## Opdrachten
**A.** Beantwoord de volgende vragen met behulp van de tekst over de oudste Laurenskerk in Rotterdam.
(i) Uit welke jaren stammen de oudste bewaard gebleven stadsrekeningen?
(ii) Ter ere van wie stichtte het Bakkersgilde in 1437 een nieuw altaar?
(iii) Voor welk type kerk koos men waarschijnlijk om het gebouw zo breed mogelijk te maken?
**B.** Ga verder met de tekst over de oudste Laurenskerk in Rotterdam en sluit aan op de laatste zin.

## Paginafragment
§ §

In de oudste bewaard gebleven stads rekeningen van de jaren 1426/27 en 1429/30 werd vermeld het aandeel van stadswege in de wedde van de geestelijke die het orgel bespeelde. Vrijwel zeker betreft dit bericht de hoofdkerk en men mag dus aannemen dat op dat tijdstip de Laurenskerk een orgel bezat.

gildebakker

Het Gilde der Bakkers van Rotterdam

In 1437 stichtte het Bakkersgilde een nieuw altaar ter ere van Maria, zulks volgens Van Waerschut, die zelf bakker was en het feit ontleende aan een oud boek, berustende in de kist vant bakkersgilde binnen Rotterdam. Ongetwijfeld bestond er reeds een ouder altaar, want reeds in 1366 is er sprake van een Hylebrandus, priester, vicaris aan het altaar der H. Maagd Maria in de kerk van Rotterdamme.. Misschien was er in 1437 een bouw­campagne van de kerk achter de rug en wijdde men zich aan de verfraaiing van het interieur.

Hoe het ook zij, van de geschiedenis van de oudste kerk is weinig met zekerheid bekend en waar het gebouw geheel verdwenen is, bieden deze losse flitsen onvoldoende aanknopings­punten. Het kan echter slechts een kleine kerk zijn geweest, aangezien de afstand tussen Rotte en Oude Wetering niet groot was. Waarschijnlijk heeft men het kerkgebouw, dat derhalve niet lang kon zijn, dan ook zo breed mogelijk gemaakt en hiervoor het type van de hallenkerk ge­kozen, dat omstreeks 1400 in deze streken inheems was.

§ §

## Vastgelegde gegevens
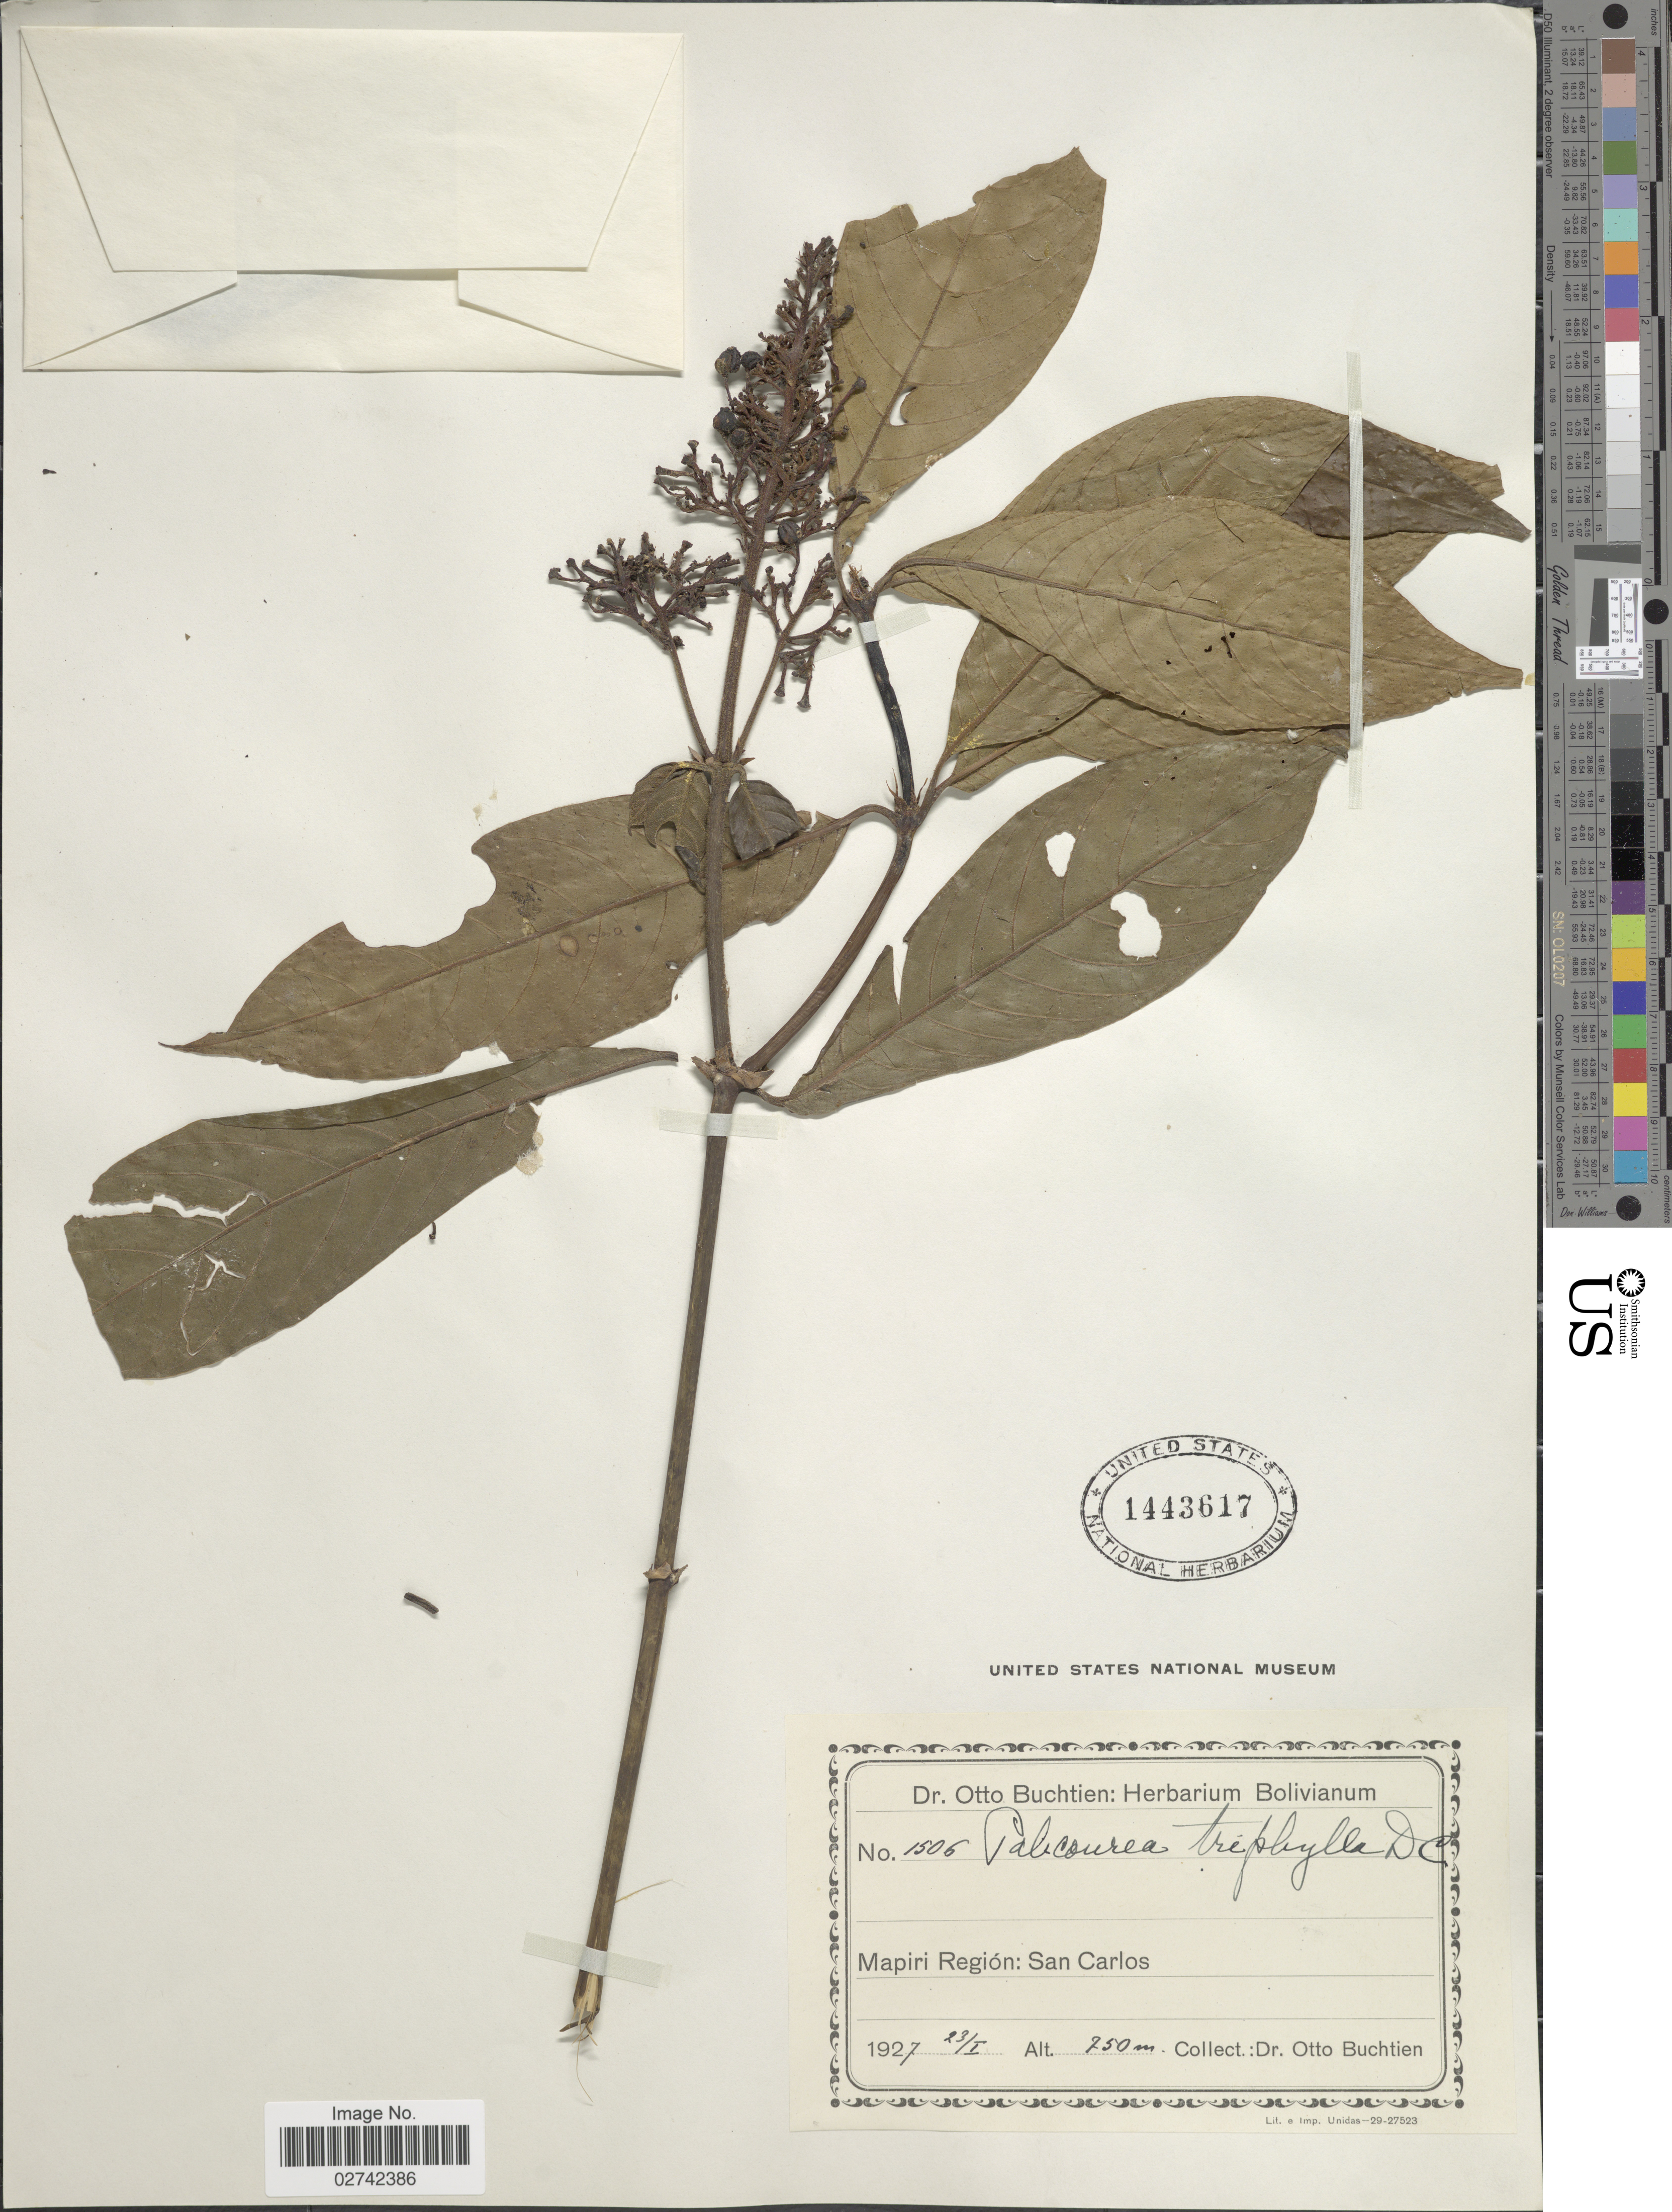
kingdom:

§ §

## De antwoorden
**A.**
(i) Uit de jaren 1426/27 en 1429/30.
(ii) Ter ere van Maria.
(iii) Voor het type van de hallenkerk.

**B.**
Zoals reeds vroeger vermeld, werden in het muurwerk van het huidige koor enkele delen van een oudere zuil aangetroffen. Het is zeer wel mogelijk dat deze fragmenten afkomstig zijn van een van de zuilen, die midden­beuk en zijbeuken van het oude gebouw van elkander scheidden. Bij het slopen wierp men de afbraak niet weg, doch benutte bij het bouwen van de nieuwe kerk de bruikbare stukken steen, hetzij als hulpmateriaaI, dan wel door ze om te keren en de achterzijde van een nieuwe profi­lering te voorzien, waardoor nieuw materiaal bespaard werd.
De resten van de zuil, die, naar hun stijl te oordelen, van vóór 1400 kunnen zijn, vormen een waardevol bezit. Mogelijk zijn zij de laatste tastbare herinneringen aan Rotterdams' eerste kerk.

Het torenportaal (1449 - 1460).

In de geschiedenis van de Rotterdamse Laurenskerk is 1449 een zeer belangrijk jaar. Het kan gelden als het geboortejaar van het huidige gebouw en wel om twee redenen. In de eerste plaats begon men toen aan het fundament van het oudste nog bestaande deel van de kerk, de torenvoet. In de tweede plaats stichtte men het College van Memorieheren, dat de koordienst moest opluisteren en dat de grondslag legde voor het bouwen van het latere rijke koor. Uit beide punten blijkt dat de Rotterdammers toen niet langer van zins waren te blijven berusten in de bescheiden vorm van hun kerk.

De toren werd een flink eind van de kerk af geplaatst en wel aan de westzijde van de Oude Wetering, terwijl de kerk zich ten oosten van dit water bevond. Aangezien de toren niet was aangelegd als een zelfstandig bouwwerk, doch de vorm kreeg van een voorportaal voor de kerk, was het reeds op het ogenblik dat de eerste spade in de grond gestoken werd, duidelijk, dat de Oude Wetering niet kon blijven bestaan. Waarschijnlijk had men reeds toen de op­lossing voor het uitschakelen van dit water en van de daarbij behorende uitwateringssluizen gevonden, doch miste men de middelen om in dit stadium van het werk terstond tot uitvoering over te gaan.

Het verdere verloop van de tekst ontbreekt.